Als vor drei Wochen beim Bayerischen Filmpreis die Kinokrimikomödie "Grießnockerlaffäre" ausgezeichnet wurde, dankte die Produzentin Kerstin Schmidbauer in ihrer Rede vielen Menschen, den Schauspielern, dem Regisseur, den Filmförderern und den Redakteurinnen vom Fernsehen, der Jury des Filmpreises und den Preisstiftern. Es waren so viele Leute, denen sie sich verpflichtet fühlte, dass sie kurz innehielt und sagte: "Ich hoffe, ich habe jetzt niemanden vergessen." Hat sie aber; damit ist sie aber nicht allein: Die Drehbuchautoren werden oft übergangen, sie denken sich zwar die Geschichten und Figuren aus und legen ihnen die schönsten Sätze in den Mund, in der filmischen Rangordnung sind sie aber eher im Mittelfeld angesiedelt.

So auch Stefan Betz, der die Drehbuchvorlage für den prämierten Film geschrieben hat. "Drehbuchautoren fliegen oft unter dem Radar", sagt er; das liege vermutlich daran, dass ihre Arbeit ganz am Anfang stehe, lange bevor die erste Klappe geschlagen wird. Es habe aber auch damit zu tun, dass Drehbücher flüchtig seien, ständig werde daran gearbeitet, immer wieder etwas verändert.

Betz schreibt fast ausschließlich bayerische Stoffe, nach einem abgebrochenen Sozialkunde- und Metalltechnik-Studium an der TU ließ er sich an der Münchner Drehbuchwerkstatt zum Filmautor ausbilden. Im Jahr 2005 debütierte er mit der Coming-of-Age-Komödie "Grenzverkehr", ein paar Jahre später dachte er sich die BR-Sitcom "Spezlwirtschaft" aus, die es auf immerhin 36 Folgen brachte. Bei seinem ersten Film führte er Regie, später verlagerte er sich mehr aufs Schreiben, über zu wenig Wertschätzung beklagt er sich nicht.

Stefan Betz beschreibt mit den Storys vom phlegmatischen Dorf-Cop Franz Eberhofer ein Bayernbild, das es kaum noch gibt. (Foto: Robert Haas)

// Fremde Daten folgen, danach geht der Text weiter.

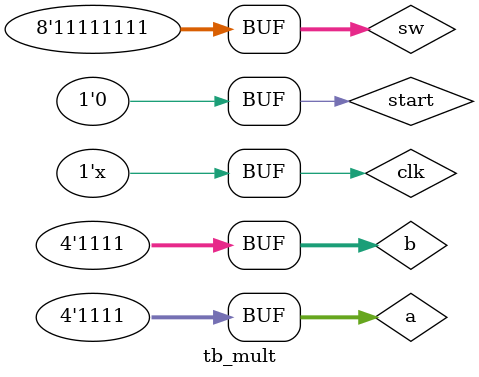
<source format=v>
`timescale 1ns / 1ps


module tb_mult(

    );
    
    reg clk;
    reg start;
    reg [7:0] sw;
    wire stop;
    wire [7:0] product;
    reg [3:0] a, b;
    
    always @ (*) begin 
        sw[7:4] = a;
        sw[3:0] = b;
    end
    
    mult m0(
        .clk(clk),
        .start(start),
        .sw(sw),
        .stop(stop),
        .product(product));
    
    initial begin
        clk = 0;
        start = 1;
        a = 15;
        b = 15;
        #10
        start = 0;
        
    end
        
    always begin
        #5 clk = ~clk;
    end
    
endmodule

</source>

Der 48-Jährige wirkt ohnehin wie einer, der sich nicht so schnell aus der Ruhe bringen lässt. In seinem Beruf ist das mit Sicherheit von Vorteil. Als Treffpunkt für das Zeitungsgespräch hat er das Café Kosmos in der Nähe des Hauptbahnhofs vorgeschlagen, als es dort zu laut und voll wird, zieht man einfach um in ein benachbartes Café. Dem großen Rummel geht er gerne aus dem Weg, die von ihm verfassten Kinohits "Schweinskopf al dente" und "Grießnockerlaffäre" sind trotz der Mordfälle auch eher eine gemütliche Angelegenheit. Vermutlich ist das ihr Erfolgsgeheimnis, die Storys vom phlegmatischen Dorf-Cop Franz Eberhofer, der mit seinen Saufkumpanen viel Zeit im Wirtshaus verbringt, beschwören ja ein Bayernbild, das es kaum noch gibt - nicht einmal in Niederbayern. Dort hat die Romanautorin Rita Falk ihre arg bayerntümelnden Geschichten angesiedelt; auch Betz kommt aus diesem Landstrich, er wuchs in der Nähe von Vilsbiburg auf einem Einödhof auf. Dass die Filme mit ihrem lakonischen Witz und den skurril verdichteten Plots eine ganz eigene Qualität haben und immer mehr Zuschauer anlocken, freut ihn. Es würden mittlerweile sogar ganze Betriebsausflüge in die Kinos organisiert, erzählt er.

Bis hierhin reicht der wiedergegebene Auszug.